**EXCERPTED DATA**
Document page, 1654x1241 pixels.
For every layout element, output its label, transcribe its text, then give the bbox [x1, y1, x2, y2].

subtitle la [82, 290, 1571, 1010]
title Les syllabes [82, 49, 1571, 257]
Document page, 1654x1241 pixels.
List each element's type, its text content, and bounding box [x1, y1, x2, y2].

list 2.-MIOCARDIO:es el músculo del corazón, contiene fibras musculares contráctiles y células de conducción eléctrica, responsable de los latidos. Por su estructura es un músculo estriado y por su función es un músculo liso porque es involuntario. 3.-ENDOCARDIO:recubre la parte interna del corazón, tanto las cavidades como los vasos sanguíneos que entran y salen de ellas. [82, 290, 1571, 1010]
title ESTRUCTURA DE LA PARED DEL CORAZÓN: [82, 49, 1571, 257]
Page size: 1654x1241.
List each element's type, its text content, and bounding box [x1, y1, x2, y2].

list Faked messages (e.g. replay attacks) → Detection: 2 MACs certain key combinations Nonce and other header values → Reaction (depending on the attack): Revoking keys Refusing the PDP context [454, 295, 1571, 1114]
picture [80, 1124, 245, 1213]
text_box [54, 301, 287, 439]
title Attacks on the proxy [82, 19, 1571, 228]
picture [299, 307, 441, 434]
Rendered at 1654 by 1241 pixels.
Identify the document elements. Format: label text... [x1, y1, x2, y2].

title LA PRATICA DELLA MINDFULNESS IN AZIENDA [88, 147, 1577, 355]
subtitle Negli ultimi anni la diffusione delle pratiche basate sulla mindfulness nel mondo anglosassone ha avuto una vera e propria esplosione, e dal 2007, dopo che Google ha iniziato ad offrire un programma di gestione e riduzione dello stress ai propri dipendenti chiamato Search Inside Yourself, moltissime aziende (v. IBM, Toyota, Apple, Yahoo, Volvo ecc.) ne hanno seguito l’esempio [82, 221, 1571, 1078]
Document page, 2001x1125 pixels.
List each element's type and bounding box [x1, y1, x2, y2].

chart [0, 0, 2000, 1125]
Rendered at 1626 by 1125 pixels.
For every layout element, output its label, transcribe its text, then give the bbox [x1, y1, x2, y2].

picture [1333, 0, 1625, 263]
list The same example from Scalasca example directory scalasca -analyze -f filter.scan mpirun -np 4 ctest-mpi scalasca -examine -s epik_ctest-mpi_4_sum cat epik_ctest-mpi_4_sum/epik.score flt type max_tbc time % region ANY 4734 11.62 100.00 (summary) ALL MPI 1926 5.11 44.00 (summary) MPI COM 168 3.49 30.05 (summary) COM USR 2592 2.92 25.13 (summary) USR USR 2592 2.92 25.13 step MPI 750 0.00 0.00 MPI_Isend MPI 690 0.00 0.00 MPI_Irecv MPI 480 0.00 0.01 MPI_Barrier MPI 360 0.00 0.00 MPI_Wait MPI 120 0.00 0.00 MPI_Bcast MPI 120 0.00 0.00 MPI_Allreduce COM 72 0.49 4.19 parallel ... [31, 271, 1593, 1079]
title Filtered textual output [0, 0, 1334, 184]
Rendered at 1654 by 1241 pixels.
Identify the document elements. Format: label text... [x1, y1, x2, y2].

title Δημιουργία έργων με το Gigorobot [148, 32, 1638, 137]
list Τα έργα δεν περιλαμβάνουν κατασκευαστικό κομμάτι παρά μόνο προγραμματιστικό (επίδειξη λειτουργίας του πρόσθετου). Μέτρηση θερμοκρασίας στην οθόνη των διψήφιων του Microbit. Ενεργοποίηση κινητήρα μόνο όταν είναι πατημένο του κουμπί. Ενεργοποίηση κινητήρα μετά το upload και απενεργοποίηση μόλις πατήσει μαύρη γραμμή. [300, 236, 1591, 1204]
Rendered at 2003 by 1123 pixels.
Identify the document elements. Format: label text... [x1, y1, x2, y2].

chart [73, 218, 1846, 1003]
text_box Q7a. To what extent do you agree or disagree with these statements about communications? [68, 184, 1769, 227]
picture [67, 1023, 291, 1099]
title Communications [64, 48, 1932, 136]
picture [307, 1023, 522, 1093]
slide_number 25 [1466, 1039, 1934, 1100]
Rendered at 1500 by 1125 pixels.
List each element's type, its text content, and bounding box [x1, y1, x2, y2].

**YOUR INSTRUCTIONS**
Can you return the rows from the very start through the line containing "picture [299, 307, 441, 434]", both ends included, with every line reproduced unchanged?

**CORRECT ANSWER**
Document page, 1654x1241 pixels.
For every layout element, output its label, transcribe its text, then give the bbox [x1, y1, x2, y2].

subtitle la [82, 290, 1571, 1010]
title Les syllabes [82, 49, 1571, 257]
Document page, 1654x1241 pixels.
List each element's type, its text content, and bounding box [x1, y1, x2, y2].

list 2.-MIOCARDIO:es el músculo del corazón, contiene fibras musculares contráctiles y células de conducción eléctrica, responsable de los latidos. Por su estructura es un músculo estriado y por su función es un músculo liso porque es involuntario. 3.-ENDOCARDIO:recubre la parte interna del corazón, tanto las cavidades como los vasos sanguíneos que entran y salen de ellas. [82, 290, 1571, 1010]
title ESTRUCTURA DE LA PARED DEL CORAZÓN: [82, 49, 1571, 257]
Page size: 1654x1241.
List each element's type, its text content, and bounding box [x1, y1, x2, y2].

list Faked messages (e.g. replay attacks) → Detection: 2 MACs certain key combinations Nonce and other header values → Reaction (depending on the attack): Revoking keys Refusing the PDP context [454, 295, 1571, 1114]
picture [80, 1124, 245, 1213]
text_box [54, 301, 287, 439]
title Attacks on the proxy [82, 19, 1571, 228]
picture [299, 307, 441, 434]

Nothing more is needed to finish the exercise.